The group expanded with the addition of six aviators in 1912 and five in 1913, from both the Navy and Marine Corps, conducted maneuvers with the Fleet from the battleship USS Mississippi, designated as the Navy's aviation ship. Meanwhile, Captain Henry C. Mustin tested the concept of the catapult launch in August 1912, in 1915 made the first catapult launching from a ship underway; the first permanent naval air station was established at Pensacola, Florida, in January 1914 with Mustin as its commanding officer. On April 24 of that year, for a period of 45 days afterward, five floatplanes and flying boats flown by ten aviators operated from Mississippi and the cruiser Birmingham off Veracruz and Tampico, Mexico conducting reconnaissance for troops ashore in the wake of the Tampico Affair. In January 1912, the British battleship HMS Africa took part in aircraft experiments at Sheerness, she was fitted for flying off aircraft with a 100-foot downward-sloping runway, installed on her foredeck, running over her forward 12-inch gun turret from her forebridge to her bow and equipped with rails to guide the aircraft.
The Gnome-engined Short Improved S.27 "S.38", pusher seaplane piloted by Lieutenant Charles Samson become the first British aircraft to take-off from a ship while at anchor in the River Medway, on 10 January 1912. Africa transferred her flight equipment to her sister ship Hibernia.
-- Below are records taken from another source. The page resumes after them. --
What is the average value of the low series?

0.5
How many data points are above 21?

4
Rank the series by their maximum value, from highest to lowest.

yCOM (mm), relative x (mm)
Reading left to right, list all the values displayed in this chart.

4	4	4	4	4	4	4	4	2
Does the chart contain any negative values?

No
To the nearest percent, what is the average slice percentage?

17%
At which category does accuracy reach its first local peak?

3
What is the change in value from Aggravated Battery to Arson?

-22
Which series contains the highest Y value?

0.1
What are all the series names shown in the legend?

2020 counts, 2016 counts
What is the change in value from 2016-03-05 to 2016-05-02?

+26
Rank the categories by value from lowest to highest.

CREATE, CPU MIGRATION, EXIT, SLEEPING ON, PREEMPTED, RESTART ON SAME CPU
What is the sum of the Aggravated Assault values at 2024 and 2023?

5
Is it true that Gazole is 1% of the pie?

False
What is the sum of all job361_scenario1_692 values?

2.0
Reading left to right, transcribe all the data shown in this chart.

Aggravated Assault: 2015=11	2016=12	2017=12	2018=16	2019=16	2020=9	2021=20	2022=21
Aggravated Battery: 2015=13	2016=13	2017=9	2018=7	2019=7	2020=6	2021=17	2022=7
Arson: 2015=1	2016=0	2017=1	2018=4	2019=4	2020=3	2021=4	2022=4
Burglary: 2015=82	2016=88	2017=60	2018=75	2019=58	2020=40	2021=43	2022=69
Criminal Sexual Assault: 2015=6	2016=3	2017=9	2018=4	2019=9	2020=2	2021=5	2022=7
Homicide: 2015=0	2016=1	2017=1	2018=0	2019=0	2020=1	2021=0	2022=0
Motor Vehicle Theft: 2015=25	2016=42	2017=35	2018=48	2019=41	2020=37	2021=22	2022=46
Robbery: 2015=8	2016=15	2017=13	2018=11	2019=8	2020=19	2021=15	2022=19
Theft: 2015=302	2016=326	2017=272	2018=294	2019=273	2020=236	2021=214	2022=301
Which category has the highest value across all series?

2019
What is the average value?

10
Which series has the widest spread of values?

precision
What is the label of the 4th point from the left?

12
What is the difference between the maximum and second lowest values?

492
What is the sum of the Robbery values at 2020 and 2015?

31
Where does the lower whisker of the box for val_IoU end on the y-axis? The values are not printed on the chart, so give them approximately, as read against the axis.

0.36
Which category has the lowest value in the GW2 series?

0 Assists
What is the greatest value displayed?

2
In May 1912, with Commander Samson again flying the "S.38", the first instance of an aircraft to take off from a ship, under way occurred. Hibernia steamed at 10.5 knots at the Royal Fleet Review in England. Hibernia transferred her aviation equipment to battleship London. Based on these experiments, the Royal Navy concluded that aircraft were useful aboard ship for spotting and other purposes, but that interference with the firing of guns caused by the runway built over the foredeck and the danger and impracticality of recovering seaplanes that alighted in the water in anything but calm weather more than offset the desirability of having airplanes aboard. In 1912, the nascent naval air detachment in the United Kingdom was amalgamated to form the Royal Flying Corps and in 1913 a seaplane base on the Isle of Grain, an airship base at Kingsnorth and eight new airfields were approved for construction.